** BEGIN Supplied text **

'I thought that people who worked in Fleet Street had extreme disrespect for the truth,' I said. 'All journalists are cynics, are they not?'
'Oh yes,' he said, 'but that does not mean they do not respect the truth. In fact, they respect the truth so much that they do not waste it on their newspaper readers. They keep it for their private conversations in the pub afterwards. The story a journalist is not allowed to print is always more interesting than what he was allowed to get away with. Mark you, a journalist also thinks that the way he got a story is generally much more interesting than the story itself, which is very seldom true.'
'And was this the truth that you discovered?'
'No, no. The truth I discovered is much more universal than that. And although I discovered the truth while working in Fleet Street, it was not a journalist from whom I learnt it.'
'From whom, then?'
'From a newspaper design consultant.'
'A design consultant? What on earth would a design consultant know about truth? Beauty, maybe, but truth? A design man is just a packager of other people's goods.'
'Well, maybe some truth lies more in the packaging than the product. Anyway, this man was called in to redesign the look of our paper. There wasn't much wrong with it, but the editor thought we needed a change. Or the proprietor thought we needed a change. Or the proprietor's wife thought we needed a change. Anyway, the design man was sent for, and he hummed and hah-ed a lot, and did dummy designs, and moved things around, and moved them back again, and put the backs up of all the department heads by suggesting that their favourite features be lost . . .'
'Is that the truth you were talking about? That if you threaten to get rid of people's favourite things - and it's only a false threat - you can get what you really want done by removing the false threat?'
'If you would just let me get on with this, I might be able to finish what I have to tell you before my station comes,' said the old man with dignity. I laid a finger on my lip to signify that I would never speak again uninvited.
'I bumped into the design man one day and I asked him how he was getting on. 'Oh, fine,' he said. Would he be making major changes? 'No', he said, 'just the usual ones.' 'What do you mean, the usual ones?' I said. And then he told me the truth.'
There was a long pause. I was about to press him for an answer when I remembered my promise and I realised that he was only indulging in a dramatic pause.

** END Supplied text **
** BEGIN Raw data **

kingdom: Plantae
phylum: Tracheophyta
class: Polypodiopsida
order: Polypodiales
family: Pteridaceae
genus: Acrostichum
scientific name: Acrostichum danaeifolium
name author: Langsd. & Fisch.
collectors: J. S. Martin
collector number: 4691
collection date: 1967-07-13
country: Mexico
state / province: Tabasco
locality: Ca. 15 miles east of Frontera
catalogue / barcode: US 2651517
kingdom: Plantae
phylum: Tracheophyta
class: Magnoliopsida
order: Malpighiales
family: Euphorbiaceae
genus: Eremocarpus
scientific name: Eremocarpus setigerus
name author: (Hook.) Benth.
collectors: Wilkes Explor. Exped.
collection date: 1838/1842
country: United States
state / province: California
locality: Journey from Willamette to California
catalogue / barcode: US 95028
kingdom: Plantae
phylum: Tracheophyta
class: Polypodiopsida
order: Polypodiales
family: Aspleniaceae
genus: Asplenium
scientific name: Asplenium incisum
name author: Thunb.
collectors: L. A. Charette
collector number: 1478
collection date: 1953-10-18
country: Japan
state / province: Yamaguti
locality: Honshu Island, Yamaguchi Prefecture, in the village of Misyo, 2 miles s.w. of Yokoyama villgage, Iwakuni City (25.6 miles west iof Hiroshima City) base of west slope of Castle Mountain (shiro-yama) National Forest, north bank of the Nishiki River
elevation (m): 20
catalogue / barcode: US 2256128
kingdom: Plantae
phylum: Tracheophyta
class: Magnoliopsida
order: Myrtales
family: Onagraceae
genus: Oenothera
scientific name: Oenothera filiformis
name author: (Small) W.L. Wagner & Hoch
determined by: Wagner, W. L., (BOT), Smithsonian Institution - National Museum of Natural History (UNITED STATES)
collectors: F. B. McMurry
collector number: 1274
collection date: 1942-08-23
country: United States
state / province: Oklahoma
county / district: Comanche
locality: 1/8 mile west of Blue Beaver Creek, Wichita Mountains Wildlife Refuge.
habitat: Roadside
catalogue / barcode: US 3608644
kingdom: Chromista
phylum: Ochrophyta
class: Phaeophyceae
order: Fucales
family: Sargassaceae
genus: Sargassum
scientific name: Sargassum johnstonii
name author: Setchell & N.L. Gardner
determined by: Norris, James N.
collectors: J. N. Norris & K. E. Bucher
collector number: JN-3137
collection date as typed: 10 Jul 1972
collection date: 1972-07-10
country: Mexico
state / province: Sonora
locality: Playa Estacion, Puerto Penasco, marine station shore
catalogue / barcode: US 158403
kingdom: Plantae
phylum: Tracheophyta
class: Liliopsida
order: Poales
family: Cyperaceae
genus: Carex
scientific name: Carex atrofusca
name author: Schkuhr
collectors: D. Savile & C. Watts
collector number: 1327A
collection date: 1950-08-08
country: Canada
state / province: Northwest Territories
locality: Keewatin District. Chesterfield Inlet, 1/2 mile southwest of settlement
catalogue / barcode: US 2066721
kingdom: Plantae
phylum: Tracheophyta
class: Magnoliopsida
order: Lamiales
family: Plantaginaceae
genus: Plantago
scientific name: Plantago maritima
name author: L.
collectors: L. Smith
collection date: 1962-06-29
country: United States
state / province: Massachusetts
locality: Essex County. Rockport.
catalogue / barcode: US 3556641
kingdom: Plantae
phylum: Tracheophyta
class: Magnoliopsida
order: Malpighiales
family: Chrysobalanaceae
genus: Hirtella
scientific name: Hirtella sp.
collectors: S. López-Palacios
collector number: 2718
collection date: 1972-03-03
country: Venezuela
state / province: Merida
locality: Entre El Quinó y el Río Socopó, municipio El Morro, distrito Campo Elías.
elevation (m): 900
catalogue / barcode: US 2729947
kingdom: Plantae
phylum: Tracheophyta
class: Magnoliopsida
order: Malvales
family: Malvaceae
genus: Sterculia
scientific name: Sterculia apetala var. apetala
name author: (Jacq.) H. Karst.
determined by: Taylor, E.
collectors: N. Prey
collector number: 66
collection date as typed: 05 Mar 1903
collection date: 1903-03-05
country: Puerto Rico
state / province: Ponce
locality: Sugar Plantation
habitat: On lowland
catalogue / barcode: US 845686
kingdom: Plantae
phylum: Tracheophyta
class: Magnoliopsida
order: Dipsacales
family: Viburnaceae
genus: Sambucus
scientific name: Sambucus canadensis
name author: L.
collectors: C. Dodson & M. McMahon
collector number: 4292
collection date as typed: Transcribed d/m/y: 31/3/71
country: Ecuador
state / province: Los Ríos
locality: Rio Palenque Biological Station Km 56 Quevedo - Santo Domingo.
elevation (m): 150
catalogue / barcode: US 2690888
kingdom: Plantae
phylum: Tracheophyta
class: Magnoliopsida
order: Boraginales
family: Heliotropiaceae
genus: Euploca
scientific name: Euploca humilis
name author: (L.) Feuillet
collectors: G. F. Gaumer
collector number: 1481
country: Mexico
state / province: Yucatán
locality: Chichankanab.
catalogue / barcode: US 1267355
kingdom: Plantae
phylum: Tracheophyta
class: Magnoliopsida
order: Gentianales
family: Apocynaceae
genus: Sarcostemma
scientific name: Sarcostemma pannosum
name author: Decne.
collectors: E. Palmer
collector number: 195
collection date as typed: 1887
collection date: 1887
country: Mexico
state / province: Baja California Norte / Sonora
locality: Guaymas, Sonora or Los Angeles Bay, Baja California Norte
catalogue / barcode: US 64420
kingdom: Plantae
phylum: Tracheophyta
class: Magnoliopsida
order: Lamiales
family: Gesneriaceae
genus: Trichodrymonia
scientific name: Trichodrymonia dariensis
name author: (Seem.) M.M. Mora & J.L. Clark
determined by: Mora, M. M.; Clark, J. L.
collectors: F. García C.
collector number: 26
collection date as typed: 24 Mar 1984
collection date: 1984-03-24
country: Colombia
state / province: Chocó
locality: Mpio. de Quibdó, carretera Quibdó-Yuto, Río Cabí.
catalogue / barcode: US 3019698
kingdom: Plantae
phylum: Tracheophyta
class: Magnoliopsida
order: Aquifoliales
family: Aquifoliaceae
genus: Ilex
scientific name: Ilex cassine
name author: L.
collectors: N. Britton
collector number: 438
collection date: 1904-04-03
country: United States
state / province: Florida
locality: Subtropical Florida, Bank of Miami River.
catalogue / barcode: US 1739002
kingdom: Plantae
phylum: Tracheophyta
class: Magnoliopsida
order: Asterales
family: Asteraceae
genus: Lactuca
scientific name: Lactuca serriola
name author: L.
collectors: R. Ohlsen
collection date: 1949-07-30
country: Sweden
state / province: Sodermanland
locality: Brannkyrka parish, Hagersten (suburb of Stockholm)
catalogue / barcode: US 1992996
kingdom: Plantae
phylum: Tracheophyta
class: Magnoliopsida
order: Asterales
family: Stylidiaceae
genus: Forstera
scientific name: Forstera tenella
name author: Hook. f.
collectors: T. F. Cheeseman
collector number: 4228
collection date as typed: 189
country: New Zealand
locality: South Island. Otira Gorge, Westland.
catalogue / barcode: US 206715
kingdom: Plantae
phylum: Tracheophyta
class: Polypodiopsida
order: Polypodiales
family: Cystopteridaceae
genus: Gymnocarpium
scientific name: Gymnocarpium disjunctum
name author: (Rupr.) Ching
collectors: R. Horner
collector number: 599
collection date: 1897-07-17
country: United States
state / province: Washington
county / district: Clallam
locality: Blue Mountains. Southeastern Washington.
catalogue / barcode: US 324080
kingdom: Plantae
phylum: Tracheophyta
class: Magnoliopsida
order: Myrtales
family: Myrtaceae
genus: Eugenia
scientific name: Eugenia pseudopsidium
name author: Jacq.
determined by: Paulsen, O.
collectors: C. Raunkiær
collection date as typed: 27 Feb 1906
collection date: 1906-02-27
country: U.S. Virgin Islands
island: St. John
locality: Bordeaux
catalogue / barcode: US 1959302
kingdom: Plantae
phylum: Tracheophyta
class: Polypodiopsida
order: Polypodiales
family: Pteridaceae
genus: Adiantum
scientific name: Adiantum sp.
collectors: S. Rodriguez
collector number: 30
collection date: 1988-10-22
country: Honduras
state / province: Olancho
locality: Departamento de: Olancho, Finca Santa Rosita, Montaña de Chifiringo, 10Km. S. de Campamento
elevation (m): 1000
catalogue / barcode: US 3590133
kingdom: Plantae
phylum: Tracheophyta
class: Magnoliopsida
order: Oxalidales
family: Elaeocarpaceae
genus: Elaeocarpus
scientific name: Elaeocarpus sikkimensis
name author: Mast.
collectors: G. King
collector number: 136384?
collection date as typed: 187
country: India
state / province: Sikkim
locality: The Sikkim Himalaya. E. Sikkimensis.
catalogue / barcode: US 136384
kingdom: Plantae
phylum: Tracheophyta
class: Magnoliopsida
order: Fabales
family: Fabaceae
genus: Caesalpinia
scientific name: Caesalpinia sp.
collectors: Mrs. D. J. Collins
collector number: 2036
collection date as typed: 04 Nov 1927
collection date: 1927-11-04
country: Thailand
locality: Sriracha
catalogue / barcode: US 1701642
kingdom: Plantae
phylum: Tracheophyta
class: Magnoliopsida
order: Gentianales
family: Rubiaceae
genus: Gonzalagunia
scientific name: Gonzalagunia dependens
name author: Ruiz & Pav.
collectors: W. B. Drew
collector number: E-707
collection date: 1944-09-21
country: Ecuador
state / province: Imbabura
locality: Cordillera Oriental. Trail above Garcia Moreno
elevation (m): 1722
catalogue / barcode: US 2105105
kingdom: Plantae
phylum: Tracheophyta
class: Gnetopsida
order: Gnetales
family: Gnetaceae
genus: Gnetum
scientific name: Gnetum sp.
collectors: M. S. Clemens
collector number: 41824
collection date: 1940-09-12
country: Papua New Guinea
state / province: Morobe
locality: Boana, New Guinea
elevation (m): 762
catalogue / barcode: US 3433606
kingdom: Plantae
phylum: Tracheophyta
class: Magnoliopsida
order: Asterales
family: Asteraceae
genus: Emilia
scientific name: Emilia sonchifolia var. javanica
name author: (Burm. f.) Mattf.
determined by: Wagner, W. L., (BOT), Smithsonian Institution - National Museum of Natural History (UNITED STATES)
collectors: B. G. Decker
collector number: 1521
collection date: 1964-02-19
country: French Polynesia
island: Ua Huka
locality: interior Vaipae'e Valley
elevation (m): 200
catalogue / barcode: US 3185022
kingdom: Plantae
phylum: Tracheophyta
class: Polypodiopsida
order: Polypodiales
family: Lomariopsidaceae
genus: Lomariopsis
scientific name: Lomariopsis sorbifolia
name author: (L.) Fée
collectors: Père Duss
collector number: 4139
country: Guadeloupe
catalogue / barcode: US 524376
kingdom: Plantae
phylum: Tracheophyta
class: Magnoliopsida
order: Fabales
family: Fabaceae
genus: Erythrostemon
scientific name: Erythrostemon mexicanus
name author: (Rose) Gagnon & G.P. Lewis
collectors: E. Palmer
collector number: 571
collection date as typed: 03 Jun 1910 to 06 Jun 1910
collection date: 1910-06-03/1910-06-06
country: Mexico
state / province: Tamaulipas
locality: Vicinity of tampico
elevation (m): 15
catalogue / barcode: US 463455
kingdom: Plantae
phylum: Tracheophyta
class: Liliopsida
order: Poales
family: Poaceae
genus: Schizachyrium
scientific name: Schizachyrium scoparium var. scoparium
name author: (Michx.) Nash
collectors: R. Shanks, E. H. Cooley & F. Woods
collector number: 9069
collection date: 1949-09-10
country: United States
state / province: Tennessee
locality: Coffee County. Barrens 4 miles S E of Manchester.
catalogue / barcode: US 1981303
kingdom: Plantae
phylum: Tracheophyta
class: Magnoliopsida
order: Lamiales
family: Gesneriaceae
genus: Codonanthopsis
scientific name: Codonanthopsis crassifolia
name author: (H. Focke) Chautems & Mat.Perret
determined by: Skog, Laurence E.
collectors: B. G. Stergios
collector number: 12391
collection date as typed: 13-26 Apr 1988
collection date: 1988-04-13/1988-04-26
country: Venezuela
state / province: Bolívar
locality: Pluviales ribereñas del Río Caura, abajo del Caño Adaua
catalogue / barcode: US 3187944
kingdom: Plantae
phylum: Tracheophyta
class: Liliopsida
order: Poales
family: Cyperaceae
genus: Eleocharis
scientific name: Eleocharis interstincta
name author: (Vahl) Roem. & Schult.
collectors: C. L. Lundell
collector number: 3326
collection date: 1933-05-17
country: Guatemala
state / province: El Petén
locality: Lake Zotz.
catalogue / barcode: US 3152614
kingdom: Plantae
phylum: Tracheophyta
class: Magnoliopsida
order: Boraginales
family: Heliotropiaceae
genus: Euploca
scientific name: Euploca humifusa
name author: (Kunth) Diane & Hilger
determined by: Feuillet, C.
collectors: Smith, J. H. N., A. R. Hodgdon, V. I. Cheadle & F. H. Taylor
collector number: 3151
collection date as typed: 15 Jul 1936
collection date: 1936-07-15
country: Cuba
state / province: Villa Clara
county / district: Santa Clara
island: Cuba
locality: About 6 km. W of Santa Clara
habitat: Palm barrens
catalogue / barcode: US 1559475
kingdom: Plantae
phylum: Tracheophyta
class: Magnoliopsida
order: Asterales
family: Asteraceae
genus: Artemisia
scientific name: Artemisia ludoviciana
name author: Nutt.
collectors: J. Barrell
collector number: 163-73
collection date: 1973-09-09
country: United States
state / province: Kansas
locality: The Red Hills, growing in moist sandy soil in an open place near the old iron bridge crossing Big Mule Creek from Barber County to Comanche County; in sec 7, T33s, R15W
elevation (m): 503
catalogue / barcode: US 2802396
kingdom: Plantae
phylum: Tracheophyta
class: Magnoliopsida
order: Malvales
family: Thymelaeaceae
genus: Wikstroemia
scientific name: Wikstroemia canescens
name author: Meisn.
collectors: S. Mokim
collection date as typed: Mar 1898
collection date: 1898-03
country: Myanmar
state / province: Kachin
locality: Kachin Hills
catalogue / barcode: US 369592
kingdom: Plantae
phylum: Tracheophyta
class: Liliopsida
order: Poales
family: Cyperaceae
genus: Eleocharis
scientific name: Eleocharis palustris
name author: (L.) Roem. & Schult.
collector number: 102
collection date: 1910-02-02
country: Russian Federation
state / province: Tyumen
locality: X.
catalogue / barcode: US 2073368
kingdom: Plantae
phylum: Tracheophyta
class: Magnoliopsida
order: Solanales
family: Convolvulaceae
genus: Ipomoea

** END Raw data **

:: Objective ::
In the conversation about Fleet Street, from whom does the old man say he learned the truth he discovered?

:: Solution for this exercise ::
From a newspaper design consultant.